** Begin **
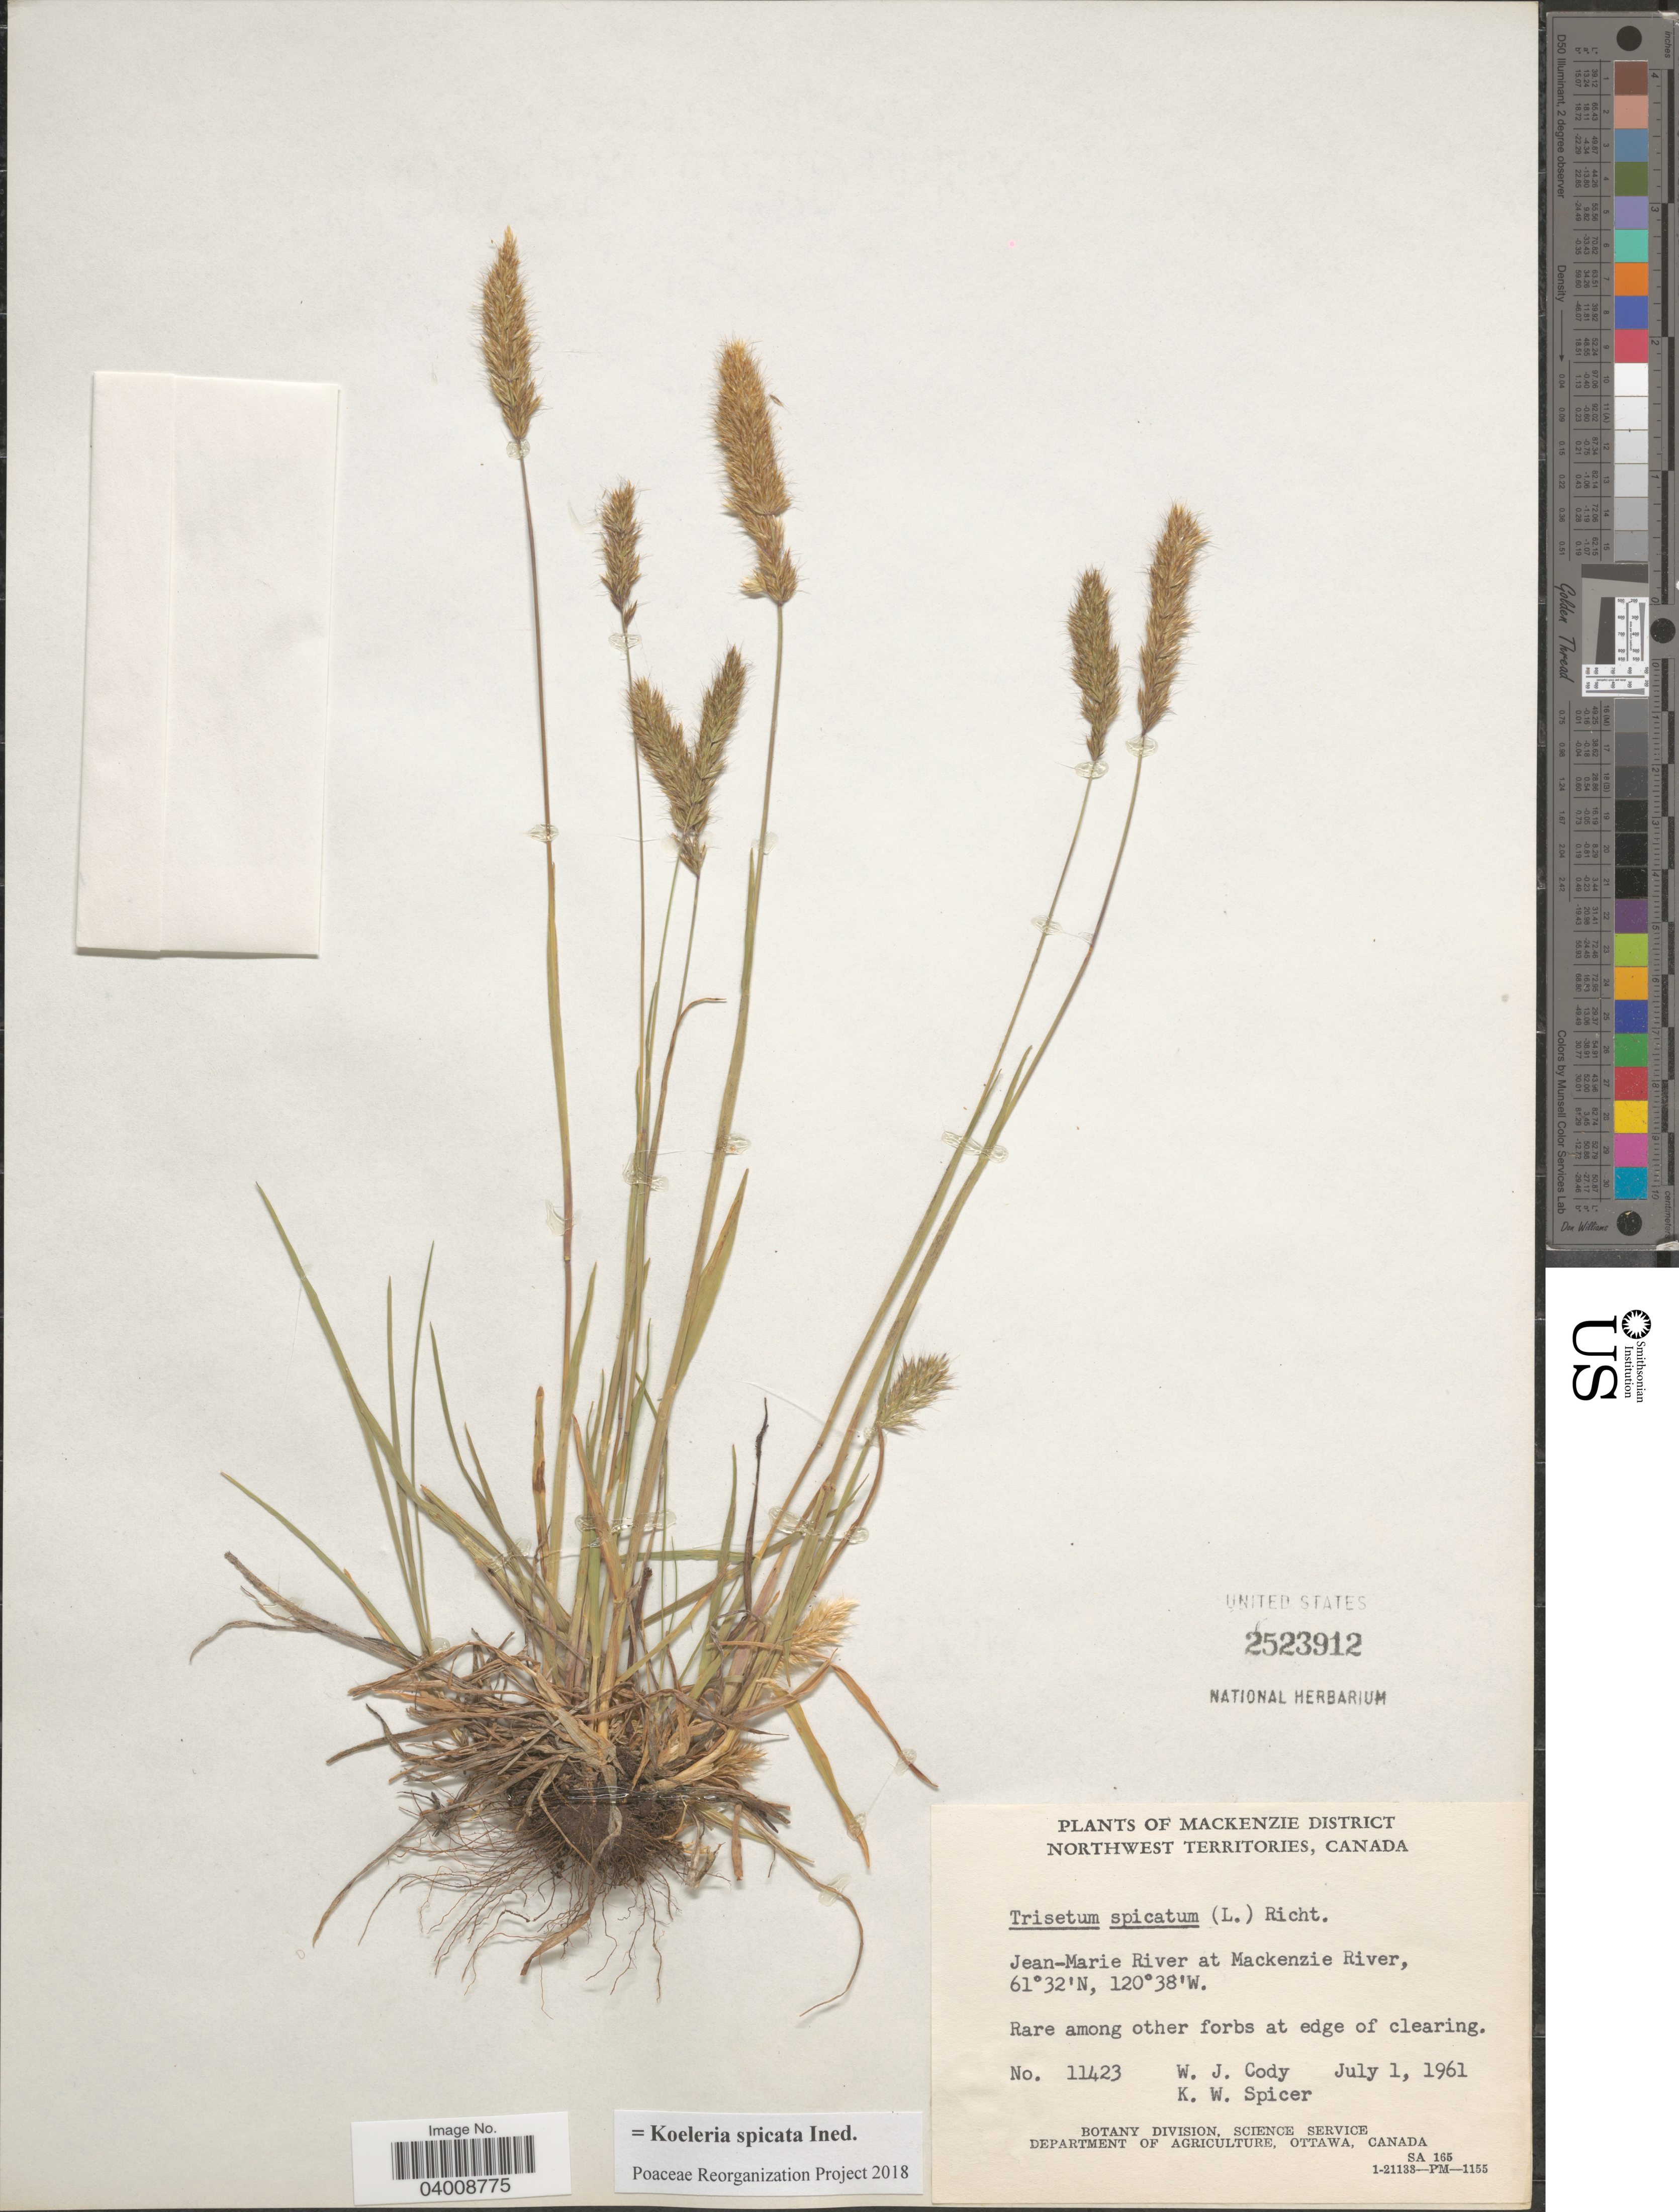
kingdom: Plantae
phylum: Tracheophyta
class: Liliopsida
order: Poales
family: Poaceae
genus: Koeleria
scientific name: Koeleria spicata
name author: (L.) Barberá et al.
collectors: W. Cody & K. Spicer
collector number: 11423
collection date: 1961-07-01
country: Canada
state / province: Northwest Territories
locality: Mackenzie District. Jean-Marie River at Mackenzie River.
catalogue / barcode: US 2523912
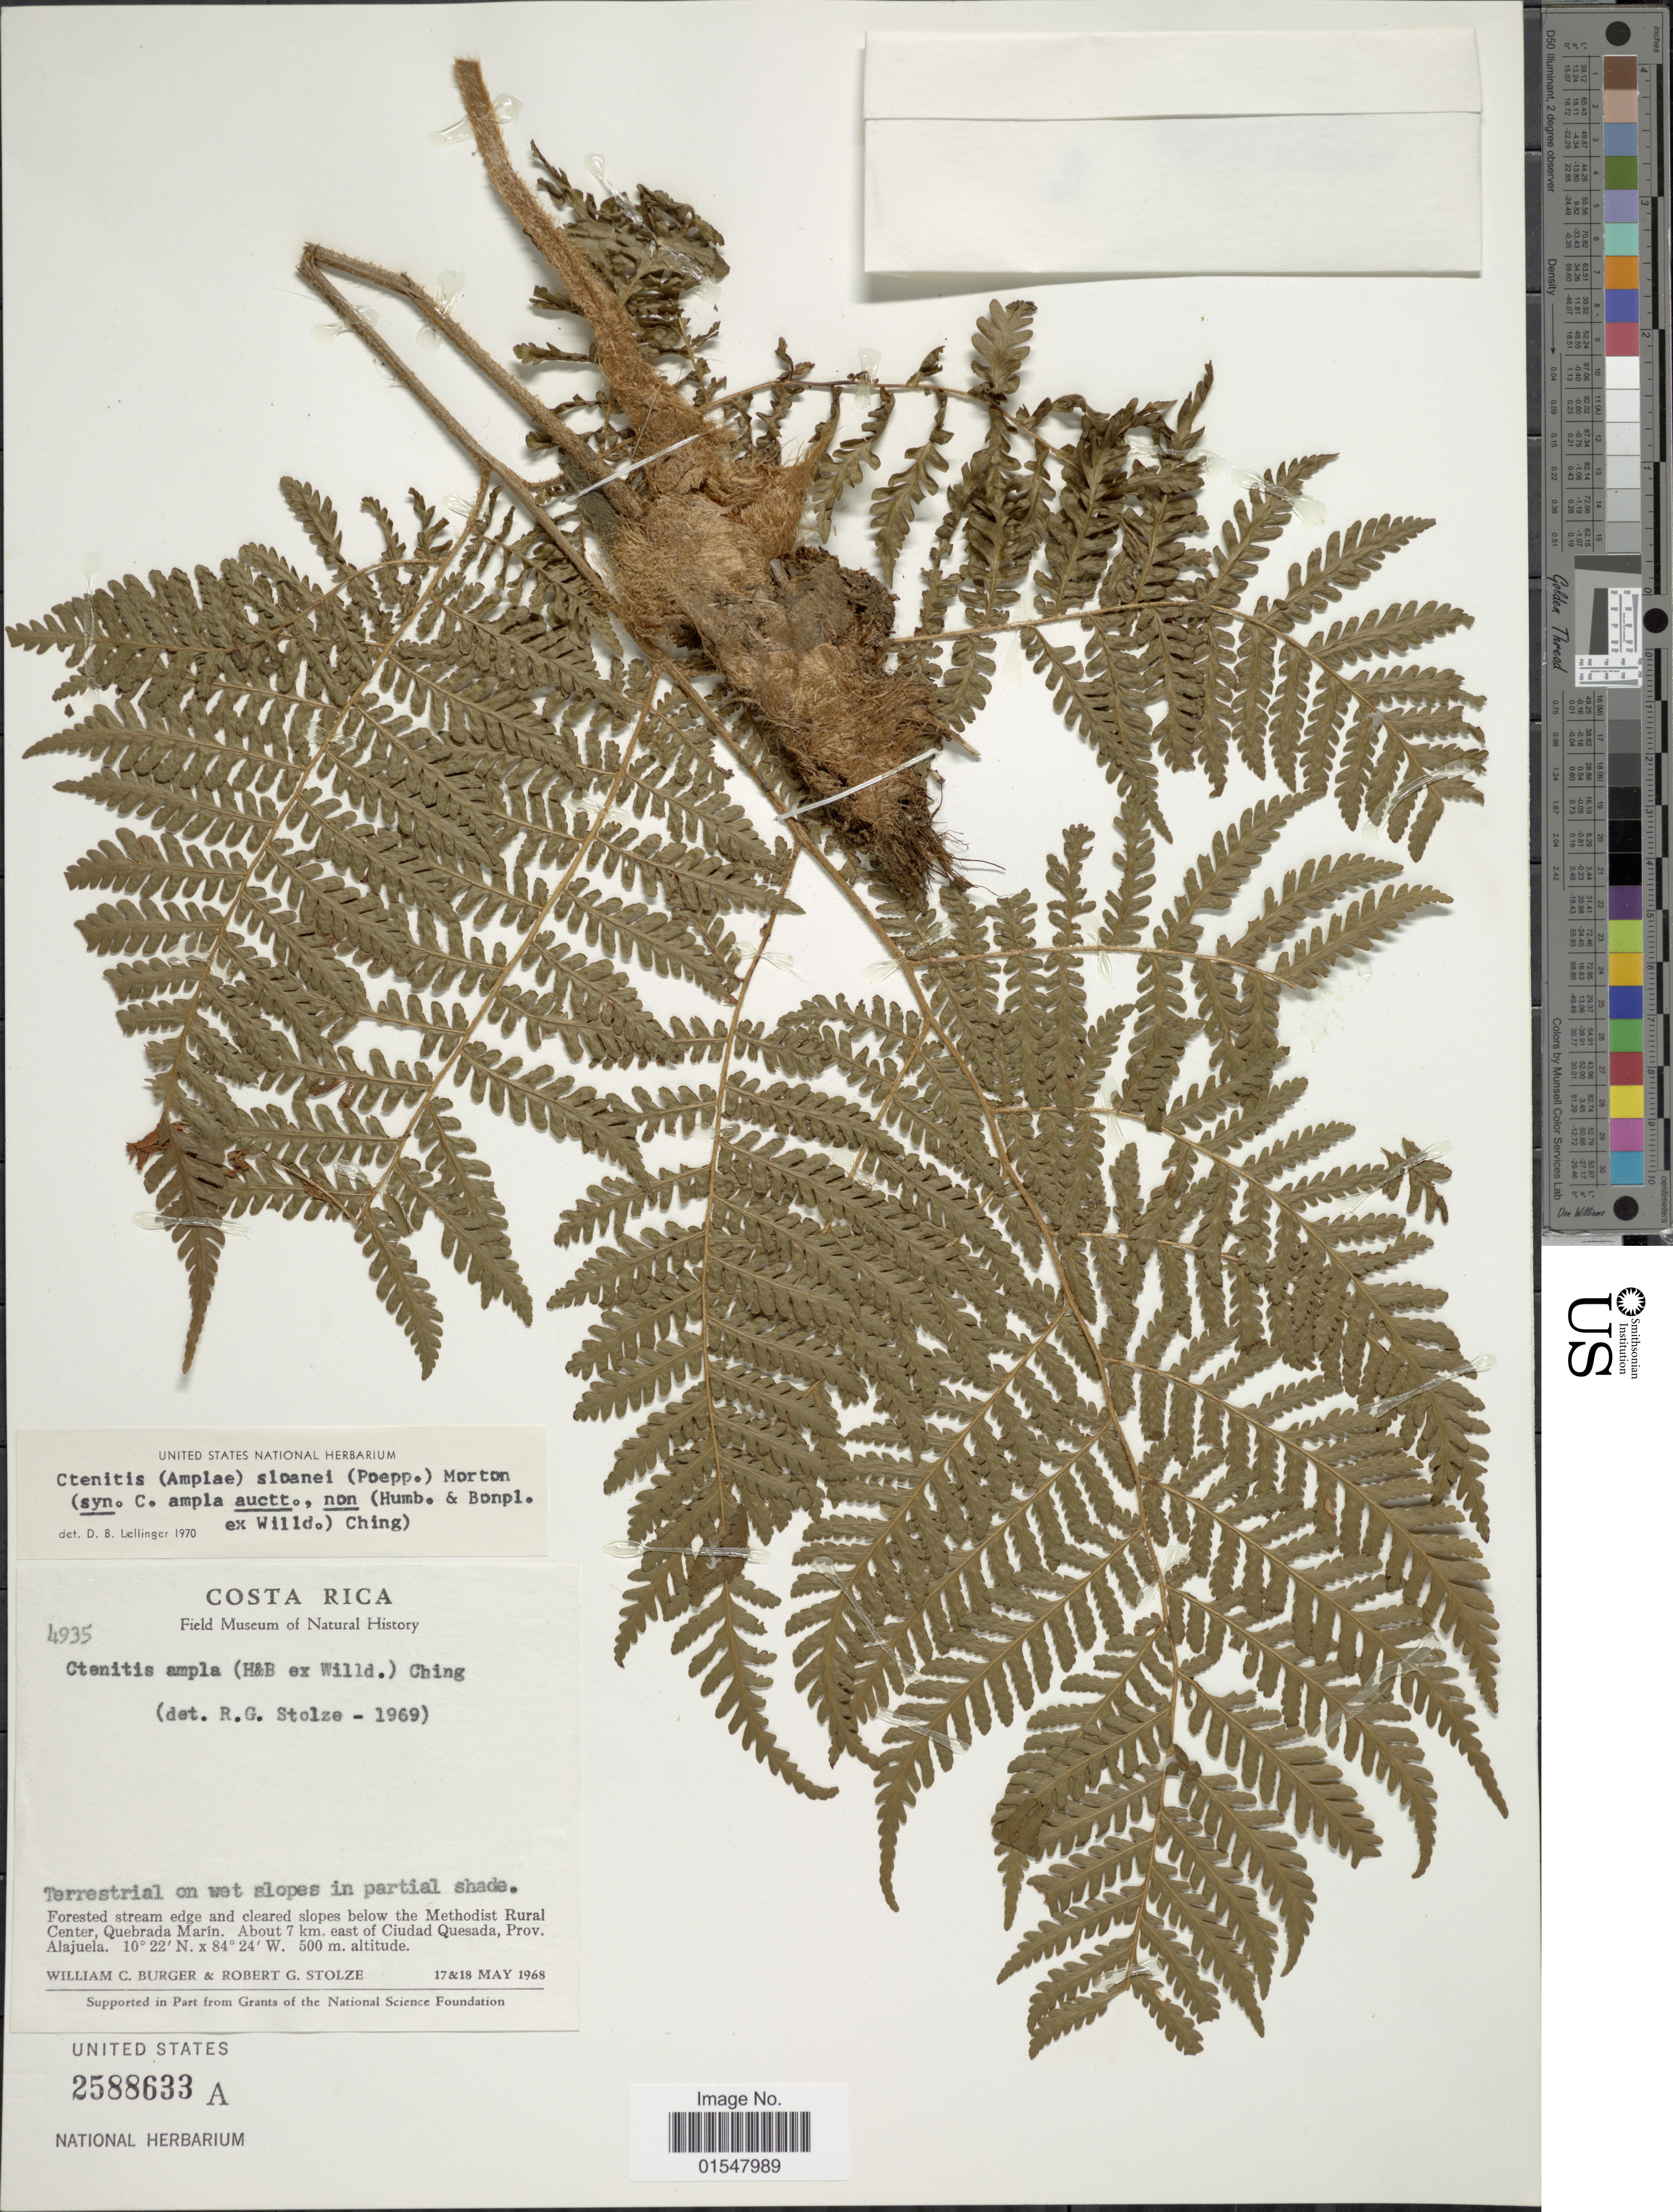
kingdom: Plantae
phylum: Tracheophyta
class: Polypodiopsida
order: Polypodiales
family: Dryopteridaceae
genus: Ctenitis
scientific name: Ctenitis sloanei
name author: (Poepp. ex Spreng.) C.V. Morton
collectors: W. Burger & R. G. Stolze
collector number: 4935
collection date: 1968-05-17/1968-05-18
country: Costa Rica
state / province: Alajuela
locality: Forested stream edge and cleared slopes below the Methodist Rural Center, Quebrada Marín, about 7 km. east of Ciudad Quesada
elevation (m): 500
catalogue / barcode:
** End **
Locate every line in the records above that contains the string "barcode" and copy each such line. Case counts when matching.

ANSWER FOR THE TASK:
catalogue / barcode: US 2523912
catalogue / barcode:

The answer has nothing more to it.